Across all sectors of the manufacturing industry, many businesses are struggling to retain their workforce and find qualified individuals to fill their empty labor slots. The difficulty of employee retention circulates from the aftermath of COVID-19, as business owners are fighting to find their way back to their pre-COVID state.
While employment opportunities and labor turnover rates are at a record high, businesses struggle to find individuals that are well-suited for their positions due to the lack of wage growth. For businesses to decrease their turnover rates and find reliable individuals to fill their open positions, they must take a different approach to their hiring process and workforce retention.

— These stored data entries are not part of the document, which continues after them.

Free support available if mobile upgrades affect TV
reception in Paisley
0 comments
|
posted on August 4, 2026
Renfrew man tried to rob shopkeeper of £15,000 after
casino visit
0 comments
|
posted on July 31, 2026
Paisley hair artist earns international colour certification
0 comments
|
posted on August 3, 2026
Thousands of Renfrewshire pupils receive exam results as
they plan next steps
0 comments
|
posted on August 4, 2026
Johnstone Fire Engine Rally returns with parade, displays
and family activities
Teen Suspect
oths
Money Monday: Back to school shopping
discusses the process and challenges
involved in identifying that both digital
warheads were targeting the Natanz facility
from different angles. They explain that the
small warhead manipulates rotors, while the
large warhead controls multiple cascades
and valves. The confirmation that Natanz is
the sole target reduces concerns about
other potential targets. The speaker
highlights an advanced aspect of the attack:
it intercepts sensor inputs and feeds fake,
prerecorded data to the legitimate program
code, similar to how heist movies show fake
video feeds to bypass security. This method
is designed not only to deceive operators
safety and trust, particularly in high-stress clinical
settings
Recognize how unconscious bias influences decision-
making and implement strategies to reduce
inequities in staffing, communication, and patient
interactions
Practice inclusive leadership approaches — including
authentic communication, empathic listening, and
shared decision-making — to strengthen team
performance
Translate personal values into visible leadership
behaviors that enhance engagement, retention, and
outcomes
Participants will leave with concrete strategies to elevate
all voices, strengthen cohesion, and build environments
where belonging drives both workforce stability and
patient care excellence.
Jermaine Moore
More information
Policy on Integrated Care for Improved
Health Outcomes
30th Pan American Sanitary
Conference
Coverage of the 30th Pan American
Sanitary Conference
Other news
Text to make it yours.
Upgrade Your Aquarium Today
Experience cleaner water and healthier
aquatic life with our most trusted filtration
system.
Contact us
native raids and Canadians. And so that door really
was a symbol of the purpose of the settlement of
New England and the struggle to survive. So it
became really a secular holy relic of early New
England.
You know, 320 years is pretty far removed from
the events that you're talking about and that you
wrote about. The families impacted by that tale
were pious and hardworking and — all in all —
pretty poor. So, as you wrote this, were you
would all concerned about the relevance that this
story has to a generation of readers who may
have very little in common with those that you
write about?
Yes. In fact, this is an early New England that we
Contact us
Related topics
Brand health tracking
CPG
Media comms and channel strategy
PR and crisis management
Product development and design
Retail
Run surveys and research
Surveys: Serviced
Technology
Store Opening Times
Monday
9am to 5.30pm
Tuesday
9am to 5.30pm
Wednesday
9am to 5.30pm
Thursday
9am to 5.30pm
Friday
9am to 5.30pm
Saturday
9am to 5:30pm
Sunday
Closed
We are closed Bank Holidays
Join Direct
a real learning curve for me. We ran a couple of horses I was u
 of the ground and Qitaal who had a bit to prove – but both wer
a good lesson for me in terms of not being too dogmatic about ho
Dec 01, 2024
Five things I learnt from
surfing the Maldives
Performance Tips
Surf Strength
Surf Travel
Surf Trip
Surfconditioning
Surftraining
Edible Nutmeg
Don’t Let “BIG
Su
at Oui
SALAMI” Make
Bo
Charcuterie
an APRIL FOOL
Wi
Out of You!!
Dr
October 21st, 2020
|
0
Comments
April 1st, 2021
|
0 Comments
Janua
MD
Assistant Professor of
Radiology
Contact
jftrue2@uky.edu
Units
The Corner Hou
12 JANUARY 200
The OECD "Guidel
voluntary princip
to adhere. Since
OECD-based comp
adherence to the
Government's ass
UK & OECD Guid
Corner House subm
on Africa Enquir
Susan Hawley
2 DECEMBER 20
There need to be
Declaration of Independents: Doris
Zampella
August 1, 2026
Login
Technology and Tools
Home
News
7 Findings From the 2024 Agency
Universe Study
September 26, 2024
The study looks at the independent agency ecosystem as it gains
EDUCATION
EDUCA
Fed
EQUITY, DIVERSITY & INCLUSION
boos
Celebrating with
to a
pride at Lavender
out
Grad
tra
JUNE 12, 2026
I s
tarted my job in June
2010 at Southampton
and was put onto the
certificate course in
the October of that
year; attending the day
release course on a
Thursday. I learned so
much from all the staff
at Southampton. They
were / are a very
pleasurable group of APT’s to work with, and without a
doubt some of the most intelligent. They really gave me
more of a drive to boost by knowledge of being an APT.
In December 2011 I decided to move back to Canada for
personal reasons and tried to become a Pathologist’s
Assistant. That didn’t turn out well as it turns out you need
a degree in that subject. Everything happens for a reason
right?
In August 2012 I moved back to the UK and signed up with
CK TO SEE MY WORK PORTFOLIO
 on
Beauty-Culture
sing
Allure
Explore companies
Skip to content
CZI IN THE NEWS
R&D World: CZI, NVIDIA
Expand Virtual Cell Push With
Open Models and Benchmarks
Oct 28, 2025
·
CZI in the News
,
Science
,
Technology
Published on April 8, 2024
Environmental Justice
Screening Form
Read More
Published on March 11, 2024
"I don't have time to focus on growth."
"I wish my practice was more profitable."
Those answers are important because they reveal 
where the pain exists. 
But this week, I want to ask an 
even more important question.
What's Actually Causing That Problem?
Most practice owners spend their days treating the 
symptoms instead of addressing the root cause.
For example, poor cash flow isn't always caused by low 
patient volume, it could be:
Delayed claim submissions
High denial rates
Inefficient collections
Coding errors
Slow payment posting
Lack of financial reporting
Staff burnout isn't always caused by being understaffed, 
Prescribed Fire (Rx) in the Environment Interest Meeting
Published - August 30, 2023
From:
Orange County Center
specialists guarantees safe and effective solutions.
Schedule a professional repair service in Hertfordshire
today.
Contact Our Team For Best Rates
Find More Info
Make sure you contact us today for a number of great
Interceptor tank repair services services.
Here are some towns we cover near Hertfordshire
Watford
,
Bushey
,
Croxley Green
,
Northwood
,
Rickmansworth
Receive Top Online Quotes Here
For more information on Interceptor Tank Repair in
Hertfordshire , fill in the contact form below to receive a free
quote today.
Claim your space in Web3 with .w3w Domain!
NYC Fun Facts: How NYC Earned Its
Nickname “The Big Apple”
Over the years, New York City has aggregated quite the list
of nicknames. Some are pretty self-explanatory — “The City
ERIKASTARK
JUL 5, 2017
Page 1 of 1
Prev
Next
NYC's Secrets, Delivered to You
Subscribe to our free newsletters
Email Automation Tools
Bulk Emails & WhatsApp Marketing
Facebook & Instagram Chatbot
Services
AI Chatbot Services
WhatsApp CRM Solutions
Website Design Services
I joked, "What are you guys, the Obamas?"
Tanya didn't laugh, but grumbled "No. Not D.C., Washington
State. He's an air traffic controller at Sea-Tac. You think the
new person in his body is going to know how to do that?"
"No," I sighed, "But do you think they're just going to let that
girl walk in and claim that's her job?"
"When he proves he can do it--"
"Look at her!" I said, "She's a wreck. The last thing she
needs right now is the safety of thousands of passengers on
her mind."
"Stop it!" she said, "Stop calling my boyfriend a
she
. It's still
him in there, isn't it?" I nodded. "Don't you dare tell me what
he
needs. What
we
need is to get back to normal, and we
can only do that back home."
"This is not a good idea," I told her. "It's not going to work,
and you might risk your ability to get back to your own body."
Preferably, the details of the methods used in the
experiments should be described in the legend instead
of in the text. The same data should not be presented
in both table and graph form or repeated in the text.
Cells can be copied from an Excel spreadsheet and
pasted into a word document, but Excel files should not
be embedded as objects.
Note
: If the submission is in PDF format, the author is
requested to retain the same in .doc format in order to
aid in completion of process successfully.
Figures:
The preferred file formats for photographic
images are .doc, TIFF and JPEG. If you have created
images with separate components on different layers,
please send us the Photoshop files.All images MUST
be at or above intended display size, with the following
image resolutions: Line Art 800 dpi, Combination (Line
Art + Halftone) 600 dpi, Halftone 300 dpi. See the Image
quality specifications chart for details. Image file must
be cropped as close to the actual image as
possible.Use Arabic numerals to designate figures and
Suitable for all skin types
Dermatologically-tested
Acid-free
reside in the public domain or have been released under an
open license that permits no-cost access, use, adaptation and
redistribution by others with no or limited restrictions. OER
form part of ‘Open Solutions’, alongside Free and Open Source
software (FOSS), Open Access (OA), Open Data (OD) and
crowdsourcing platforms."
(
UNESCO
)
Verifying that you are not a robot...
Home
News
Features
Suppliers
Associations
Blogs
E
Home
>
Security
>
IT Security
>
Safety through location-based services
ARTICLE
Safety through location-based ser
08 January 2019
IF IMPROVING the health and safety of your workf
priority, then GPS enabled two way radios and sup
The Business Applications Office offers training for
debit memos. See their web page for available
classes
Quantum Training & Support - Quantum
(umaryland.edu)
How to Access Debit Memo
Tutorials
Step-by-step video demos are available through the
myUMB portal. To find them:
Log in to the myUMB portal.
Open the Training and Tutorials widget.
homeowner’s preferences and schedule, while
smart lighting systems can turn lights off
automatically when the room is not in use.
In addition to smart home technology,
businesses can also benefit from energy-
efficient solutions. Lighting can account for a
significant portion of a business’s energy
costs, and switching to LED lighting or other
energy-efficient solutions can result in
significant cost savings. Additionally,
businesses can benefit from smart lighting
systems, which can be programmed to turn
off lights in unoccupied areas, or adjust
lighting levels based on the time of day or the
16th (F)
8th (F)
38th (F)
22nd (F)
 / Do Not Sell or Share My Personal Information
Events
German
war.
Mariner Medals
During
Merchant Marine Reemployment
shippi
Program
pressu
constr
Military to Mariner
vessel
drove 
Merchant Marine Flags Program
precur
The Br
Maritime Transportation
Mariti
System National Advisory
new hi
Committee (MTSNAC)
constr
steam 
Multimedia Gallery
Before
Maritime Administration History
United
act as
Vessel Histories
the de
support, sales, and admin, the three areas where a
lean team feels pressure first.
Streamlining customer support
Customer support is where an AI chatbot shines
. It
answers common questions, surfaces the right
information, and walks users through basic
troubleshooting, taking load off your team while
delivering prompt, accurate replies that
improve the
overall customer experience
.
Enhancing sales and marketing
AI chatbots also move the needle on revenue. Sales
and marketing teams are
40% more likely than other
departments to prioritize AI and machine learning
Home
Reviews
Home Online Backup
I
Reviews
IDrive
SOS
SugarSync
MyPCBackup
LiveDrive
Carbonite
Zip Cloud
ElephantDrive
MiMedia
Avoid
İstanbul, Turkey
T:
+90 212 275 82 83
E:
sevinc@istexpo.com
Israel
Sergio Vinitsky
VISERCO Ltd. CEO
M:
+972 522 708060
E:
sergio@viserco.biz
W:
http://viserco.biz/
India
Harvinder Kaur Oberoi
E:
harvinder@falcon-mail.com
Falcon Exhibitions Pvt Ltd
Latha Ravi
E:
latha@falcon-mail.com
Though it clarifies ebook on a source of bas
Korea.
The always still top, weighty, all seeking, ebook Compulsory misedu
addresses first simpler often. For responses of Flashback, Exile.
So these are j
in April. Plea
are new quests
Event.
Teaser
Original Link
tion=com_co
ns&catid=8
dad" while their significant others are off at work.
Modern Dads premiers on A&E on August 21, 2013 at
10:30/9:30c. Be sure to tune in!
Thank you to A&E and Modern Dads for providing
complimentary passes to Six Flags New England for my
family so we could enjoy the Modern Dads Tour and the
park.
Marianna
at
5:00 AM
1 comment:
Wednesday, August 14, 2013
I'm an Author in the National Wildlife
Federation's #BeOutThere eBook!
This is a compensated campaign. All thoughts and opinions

The manufacturing industry has begun to view its hiring practices from a different perspective, as they have taken the biggest hit in terms of workforce retention. The pandemic has thrown the entire industry for a loop; from scrambling manufacturers’ business operations and supply chains to exacerbating a shortage of skilled workers, it has been difficult for businesses to recover. For manufacturers to attract qualified individuals to fill their workforce, they must implement incentives within their labor practices to ensure employee retention, such as increasing wages and dignifying managerial practices.
Along with workforce shortages, many companies have been forced to cut back on their production costs due to a pandemic-triggered inflation spike. While the majority of these economic issues are projected to resolve once the economy has returned to its recovered state, it is uncertain which long-lasting effects will remain and how manufacturers’ will face these obstacles in the future.